Limb landmark coordinates
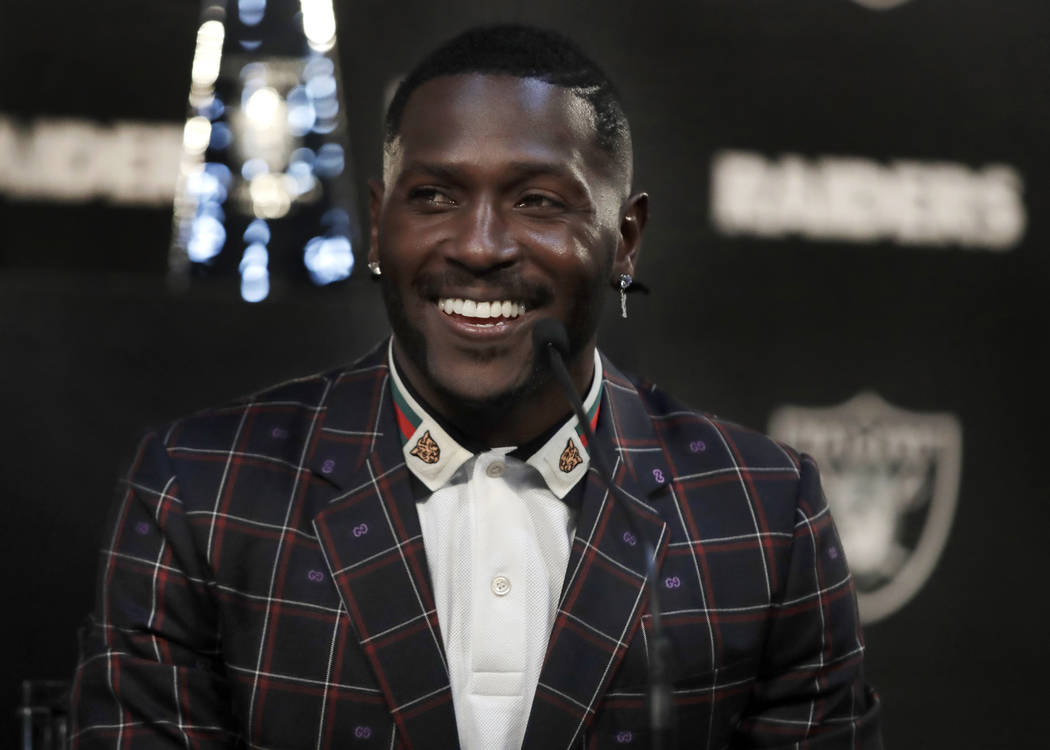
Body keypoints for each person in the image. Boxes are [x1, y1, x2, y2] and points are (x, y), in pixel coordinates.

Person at [71, 24, 881, 750]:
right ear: (381, 224)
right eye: (435, 197)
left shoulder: (764, 513)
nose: (482, 245)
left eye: (537, 200)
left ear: (625, 240)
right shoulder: (201, 491)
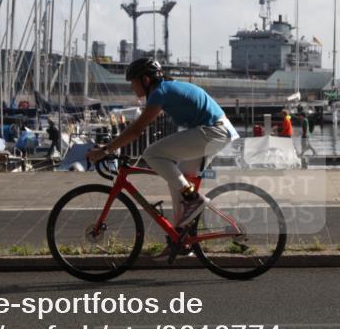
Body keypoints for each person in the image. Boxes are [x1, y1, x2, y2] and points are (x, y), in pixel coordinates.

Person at [87, 58, 239, 230]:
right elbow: (138, 128)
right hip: (215, 131)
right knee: (178, 181)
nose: (131, 87)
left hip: (213, 131)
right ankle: (181, 238)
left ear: (145, 80)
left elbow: (136, 130)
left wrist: (105, 150)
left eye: (133, 82)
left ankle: (194, 200)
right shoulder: (165, 89)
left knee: (152, 154)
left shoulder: (160, 92)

» **WHAT THE TASK REQUIRES**: Starting with the line that holds "right ear: (381, 224)" and ending with the line that holds "right shoulder: (201, 491)", retype every line in the data above exactly, and nothing else.

» **RESULT FOR THIS EXERCISE**:
right ear: (381, 224)
right eye: (435, 197)
left shoulder: (764, 513)
nose: (482, 245)
left eye: (537, 200)
left ear: (625, 240)
right shoulder: (201, 491)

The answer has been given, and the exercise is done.